The Court of Arbitration for Sport has confirmed Russia's ban from the Paralympic Games as punishment for a state-backed doping program.
CAS announced its urgent verdict Tuesday to dismiss the Russian Paralympic Committee's appeal against exclusion from the Sept. 7-18 games in Rio de Janeiro. A hearing was held in Rio on Monday.
The court said its judges ruled that the International Paralympic Committee "did not violate any procedural rule'' in banning the Russian team two weeks ago.
"(The) decision to ban the (Russian team) was made in accordance with the IPC Rules and was proportionate in the circumstances,'' the court said in a statement.
The Russian appeal "did not file any evidence contradicting the facts on which the IPC decision was based,'' the panel of judges ruled.
The world Paralympic body used evidence from a World Anti-Doping Agency-appointed inquiry into a Russian state-orchestrated program of doping and cover-ups which ran from 2011 to 2015.
Russian authorities also corrupted results at the 2014 Sochi Winter Games and Winter Paralympics by swapping tainted doping samples for clean ones at the official WADA-accredited laboratory, the inquiry said.

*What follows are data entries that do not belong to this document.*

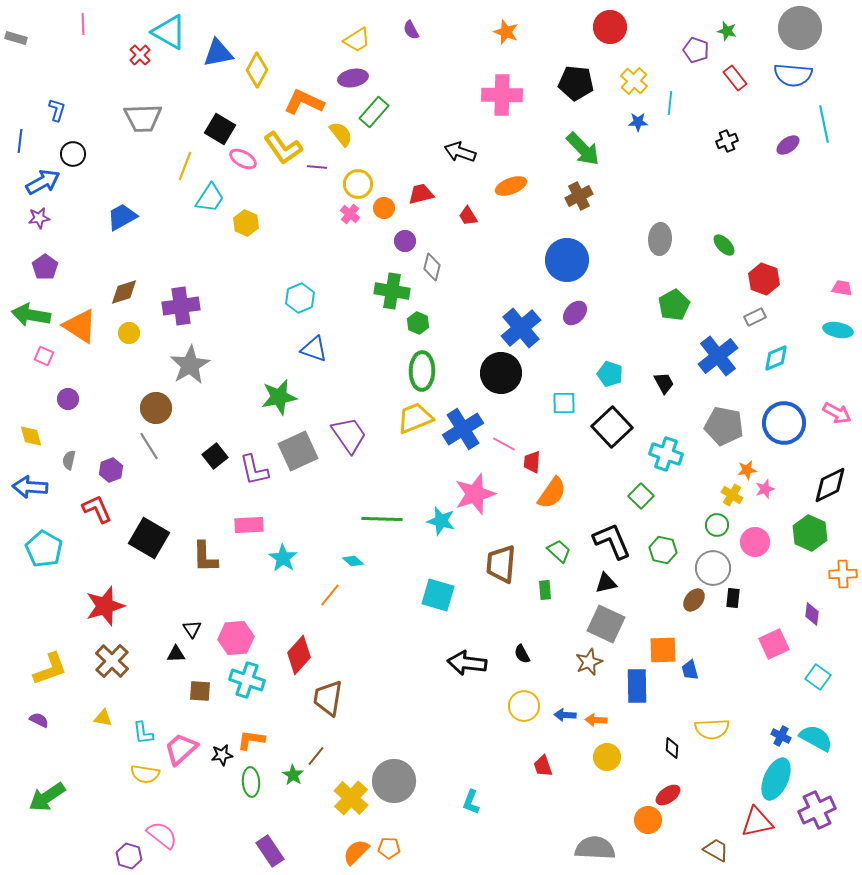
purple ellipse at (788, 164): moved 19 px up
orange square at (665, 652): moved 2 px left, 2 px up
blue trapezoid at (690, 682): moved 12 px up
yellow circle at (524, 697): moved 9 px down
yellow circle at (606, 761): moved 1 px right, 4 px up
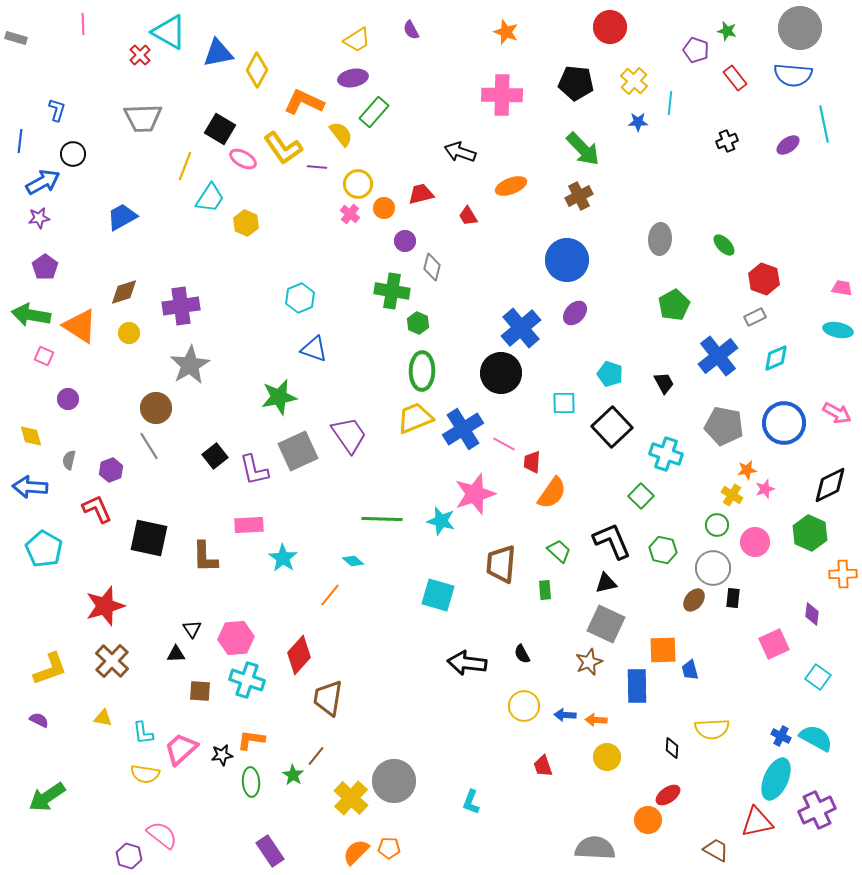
black square at (149, 538): rotated 18 degrees counterclockwise
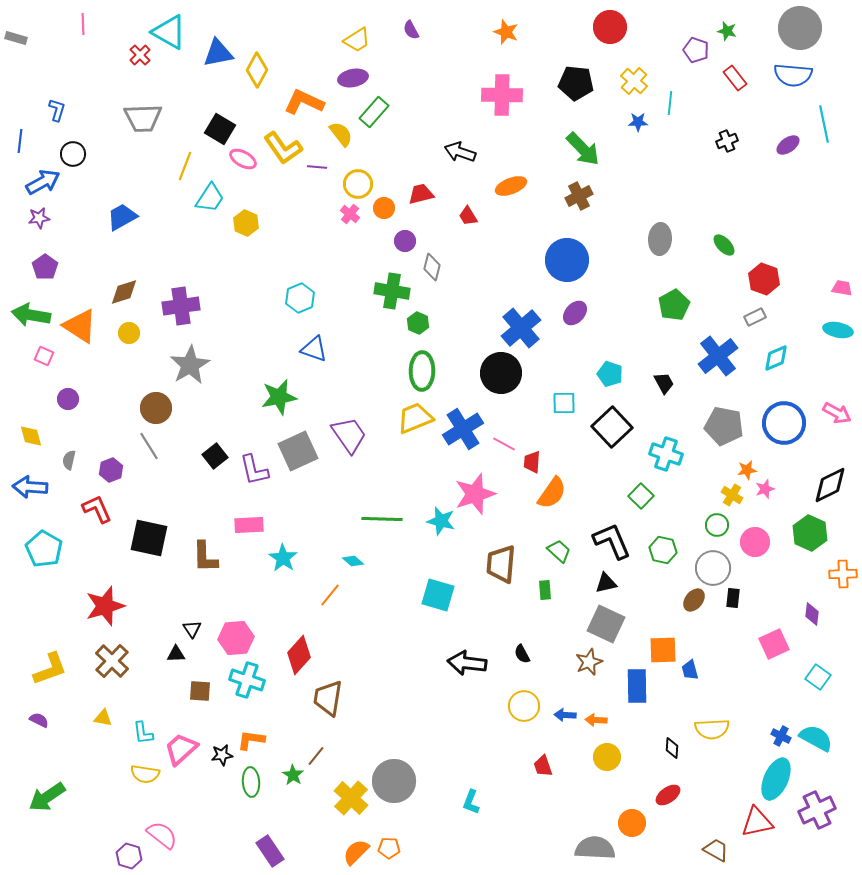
orange circle at (648, 820): moved 16 px left, 3 px down
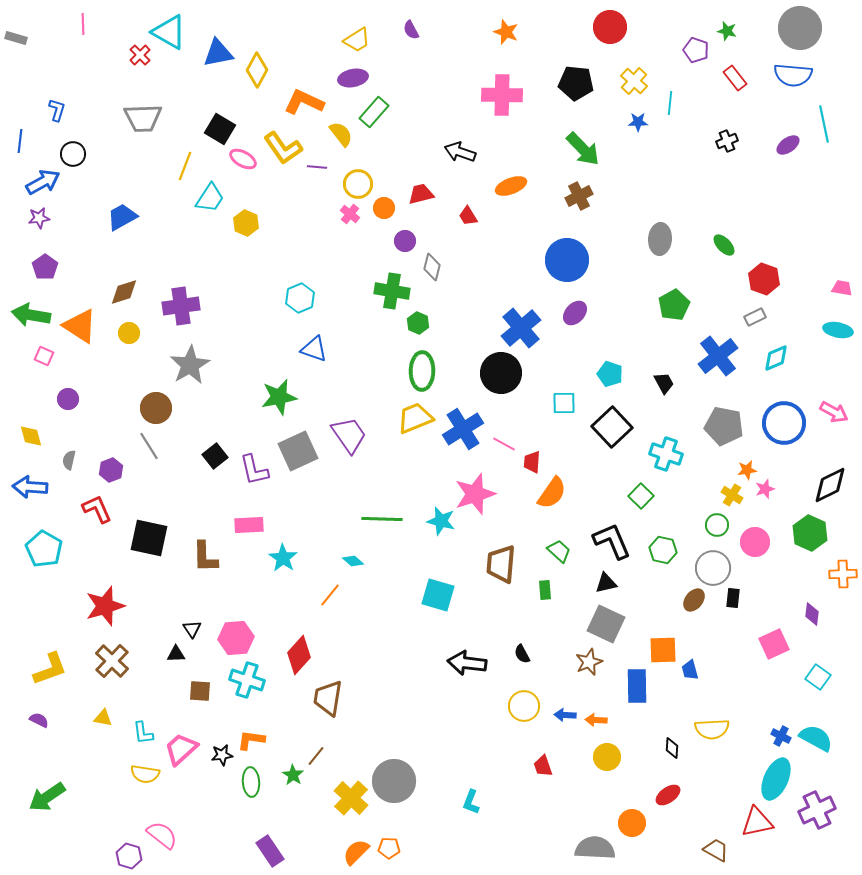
pink arrow at (837, 413): moved 3 px left, 1 px up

The IPC said in Rio two weeks ago it had evidence of manipulated doping tests relating to 44 Russian athletes, including 27 from competitors in eight sports that are part of the Paralympic program.
Then, IPC President Philip Craven said of Russia that: "Their medals over morals mentality disgusts me.''
Craven is also a member of the International Olympic Committee which declined to use similar evidence to take the toughest sanction against Russia.
Instead, the IOC asked individual sports governing bodies to decide if Russian teams and athletes could compete at the Rio Olympics which ended Sunday. Russia's weightlifting team was banned and only one track and field athlete was ruled eligible.
Russia ended the Rio Olympics in fourth place in the medal table. Its athletes won 56 medals, including 19 gold.